As part of my efforts to foster entrepreneurism in the Metro DC area, I've gotten involved with a stellar organization called NFTE (the Network For for Teaching Entrepreneurship), which focuses on encouraging young people to be entrepreneurs (mostly high schoolers, I believe).

I recently visited Ms. Gloria Taylor's class at Eastern High School in Washington, DC (located in NorthEast DC) to talk to her students about what being an entrepreneur is all about.

NFTE has a textbook that teachers can follow and a course curriculum that spans the school year where the students create a business plan and compete in a competition.  The winners then advance to regional and national levels.

So far, I've judged in one regional competition and visited two DC high schools.  I've realized a few key things.  The first is that these kids, almost without exception, don't realize what their potential is.  It seems that they've generally grown up in a world that wasn't friendly to them or their families.  Any entrepreneur knows that luck is equal parts preparation, planning, initiative, and just being at the right place at the right time (as often as possible).   I find that most of these students don't realize that they're in control of their own destiny, if they really choose to be.  They are often resigned to following a path that others have taken, and that doesn't seem to usually include entrepreneurship.

One of the first things I really try to impress on these kids is that they could leave school that day and start making money, if they wanted to badly enough.  They just have to want it.

There's absolutely nothing stopping them from achieving their goals, if they want it enough.   One example I showed the kids at Eastern High School was the "Hoos Savings Club Cards" I produced & sold in college while at U.Va.  (It's part of how I paid for college.  The other main project I had was producing U.Va. branded Frisbees, but that's another story.)

A friend and I went around to 12 local retailers in Charlottesville, VA and convinced them to offer discounts to anyone who was carrying this credit-card sized "Hoos Savings Club" card.  The card would be valid for one school year.  The retailers were willing to offer the discounts because students would patronize their stores more often because of the discount.

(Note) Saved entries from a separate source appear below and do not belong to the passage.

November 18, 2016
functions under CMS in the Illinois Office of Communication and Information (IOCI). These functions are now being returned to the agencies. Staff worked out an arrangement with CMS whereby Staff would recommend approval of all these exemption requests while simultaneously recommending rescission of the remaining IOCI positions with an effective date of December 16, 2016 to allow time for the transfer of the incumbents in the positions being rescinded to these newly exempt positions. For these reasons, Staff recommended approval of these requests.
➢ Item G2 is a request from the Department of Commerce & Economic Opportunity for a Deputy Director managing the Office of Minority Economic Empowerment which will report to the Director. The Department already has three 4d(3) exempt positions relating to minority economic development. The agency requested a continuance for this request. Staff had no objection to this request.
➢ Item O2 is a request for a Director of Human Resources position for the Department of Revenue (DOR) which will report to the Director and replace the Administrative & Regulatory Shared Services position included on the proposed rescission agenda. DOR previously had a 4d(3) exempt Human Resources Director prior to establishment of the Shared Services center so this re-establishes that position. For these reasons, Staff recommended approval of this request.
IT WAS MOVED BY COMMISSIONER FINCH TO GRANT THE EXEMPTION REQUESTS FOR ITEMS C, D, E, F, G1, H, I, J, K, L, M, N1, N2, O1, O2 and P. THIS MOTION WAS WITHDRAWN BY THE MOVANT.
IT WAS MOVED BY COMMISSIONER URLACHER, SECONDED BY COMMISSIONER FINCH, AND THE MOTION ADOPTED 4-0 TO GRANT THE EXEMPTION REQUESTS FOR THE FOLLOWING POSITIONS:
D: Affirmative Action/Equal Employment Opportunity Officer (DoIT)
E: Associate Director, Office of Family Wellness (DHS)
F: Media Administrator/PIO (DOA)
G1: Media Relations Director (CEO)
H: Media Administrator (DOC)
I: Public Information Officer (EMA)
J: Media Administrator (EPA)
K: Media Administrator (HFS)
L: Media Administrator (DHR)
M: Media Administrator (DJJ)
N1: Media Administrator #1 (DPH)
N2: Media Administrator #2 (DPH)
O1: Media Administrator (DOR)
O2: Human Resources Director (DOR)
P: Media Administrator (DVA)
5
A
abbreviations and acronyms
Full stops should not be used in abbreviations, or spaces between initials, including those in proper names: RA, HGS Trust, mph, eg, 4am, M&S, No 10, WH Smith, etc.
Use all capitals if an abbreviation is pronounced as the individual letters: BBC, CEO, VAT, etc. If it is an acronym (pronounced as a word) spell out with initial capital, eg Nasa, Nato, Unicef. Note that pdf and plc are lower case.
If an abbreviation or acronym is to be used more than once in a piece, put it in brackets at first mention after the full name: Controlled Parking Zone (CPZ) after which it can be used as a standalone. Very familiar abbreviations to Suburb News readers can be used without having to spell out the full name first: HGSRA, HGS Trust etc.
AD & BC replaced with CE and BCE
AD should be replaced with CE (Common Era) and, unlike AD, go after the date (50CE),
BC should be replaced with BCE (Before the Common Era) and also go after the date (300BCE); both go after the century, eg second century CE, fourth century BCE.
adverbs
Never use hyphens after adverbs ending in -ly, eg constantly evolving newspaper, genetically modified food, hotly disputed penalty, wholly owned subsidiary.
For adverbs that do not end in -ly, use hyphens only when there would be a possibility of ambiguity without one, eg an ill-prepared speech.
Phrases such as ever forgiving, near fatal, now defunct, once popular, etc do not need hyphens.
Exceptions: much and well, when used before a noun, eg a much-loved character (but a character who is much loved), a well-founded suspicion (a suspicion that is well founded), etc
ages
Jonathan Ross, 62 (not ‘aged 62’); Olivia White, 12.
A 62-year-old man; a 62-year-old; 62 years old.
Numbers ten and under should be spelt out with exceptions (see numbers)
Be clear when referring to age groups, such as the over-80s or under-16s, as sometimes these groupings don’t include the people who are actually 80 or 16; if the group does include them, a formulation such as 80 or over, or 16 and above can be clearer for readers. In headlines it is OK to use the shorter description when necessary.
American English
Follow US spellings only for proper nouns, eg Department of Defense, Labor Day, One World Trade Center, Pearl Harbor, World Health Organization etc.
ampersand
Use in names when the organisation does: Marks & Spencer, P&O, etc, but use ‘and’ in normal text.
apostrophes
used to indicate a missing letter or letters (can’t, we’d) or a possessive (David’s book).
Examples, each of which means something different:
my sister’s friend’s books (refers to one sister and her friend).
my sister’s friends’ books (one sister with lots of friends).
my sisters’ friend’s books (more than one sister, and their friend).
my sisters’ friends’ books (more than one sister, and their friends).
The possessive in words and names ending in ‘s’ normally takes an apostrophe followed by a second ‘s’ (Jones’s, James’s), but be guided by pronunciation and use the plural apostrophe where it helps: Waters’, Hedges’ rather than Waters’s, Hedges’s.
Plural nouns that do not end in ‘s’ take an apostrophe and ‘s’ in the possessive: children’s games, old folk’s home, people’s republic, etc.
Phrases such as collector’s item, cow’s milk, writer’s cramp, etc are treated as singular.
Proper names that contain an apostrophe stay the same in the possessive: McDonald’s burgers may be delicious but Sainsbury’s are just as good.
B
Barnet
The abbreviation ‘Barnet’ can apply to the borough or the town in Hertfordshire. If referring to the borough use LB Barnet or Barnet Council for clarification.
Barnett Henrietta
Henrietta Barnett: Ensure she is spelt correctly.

We got these dozen retailers to offer discounts to students holding our card, and then we sold the cards for $10 each (you could probably get away with selling them for $20 each today).

One of the retailers offering a discount was Kroger, a grocery store chain in the area.  They offered $2 off any purchase over $20; as much as a 10% discount on your grocery bill!

I literally put a folding table & chair out front of Kroger and sat there pitching cards for most of the school year.  My pitch was "if you use the card 5 times in the course of the school year and save $2 each time, you've made back the cost of the card."  It was very effective.  We must have sold thousands of cards.

I used this example with the Eastern high school kids to show them that it's possible to create value from nothing, if you really want to.  I'm not sure the message really sunk in... these kids seem so disinterested to me.  It's really hard to connect with them... it's like they don't believe what you're telling them because they've never actually seen it.  They don't have any good role models.

An analogy would probably be that if you had never seen an airplane, and someone told you that there was this vehicle that weighed many tons that could fly, would you believe them?  I can imagine it being very hard to convince somebody that a very heavy object could fly like a bird.  That's what it feels like I'm up against with these kids.  I just hope some of them can see that they are in fact in control of their own destinies, and that I can play a part in helping them see it.